### EXERCISE BRIEF
Identify each line in the records below that contains the string "chart" and copy those lines. The match is case-sensitive.
-------- DATA FOR THE TASK --------
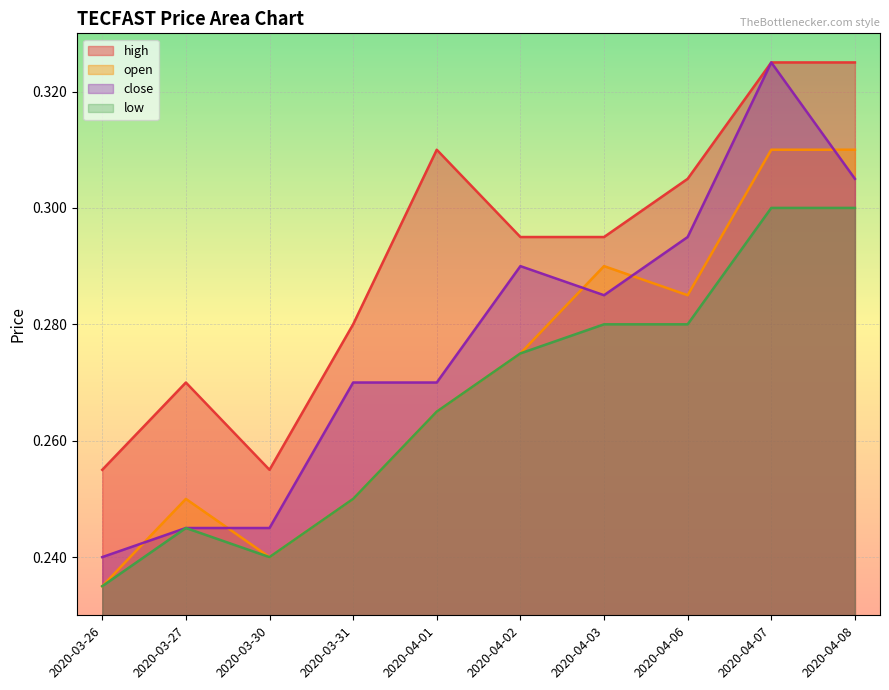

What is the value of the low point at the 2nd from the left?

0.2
--------
-------- DATA FOR THE TASK --------
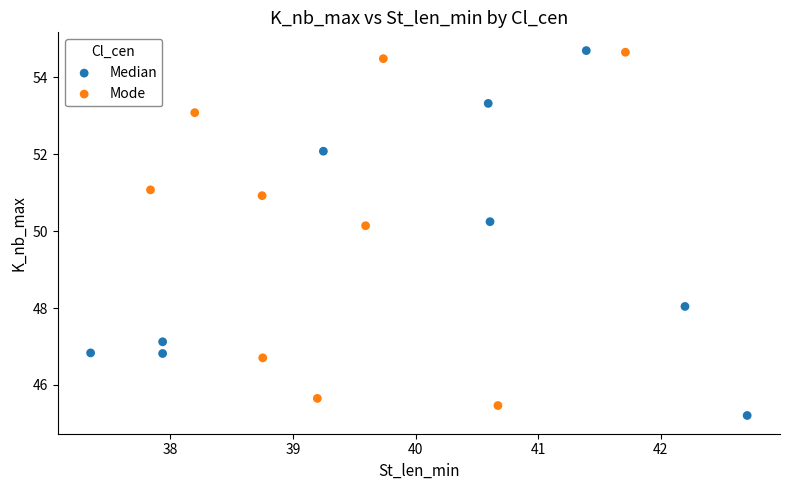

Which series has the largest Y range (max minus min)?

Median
--------
-------- DATA FOR THE TASK --------
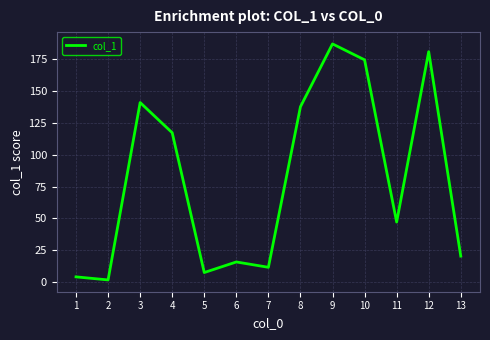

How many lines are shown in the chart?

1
--------
### EXPECTED ANSWER
How many lines are shown in the chart?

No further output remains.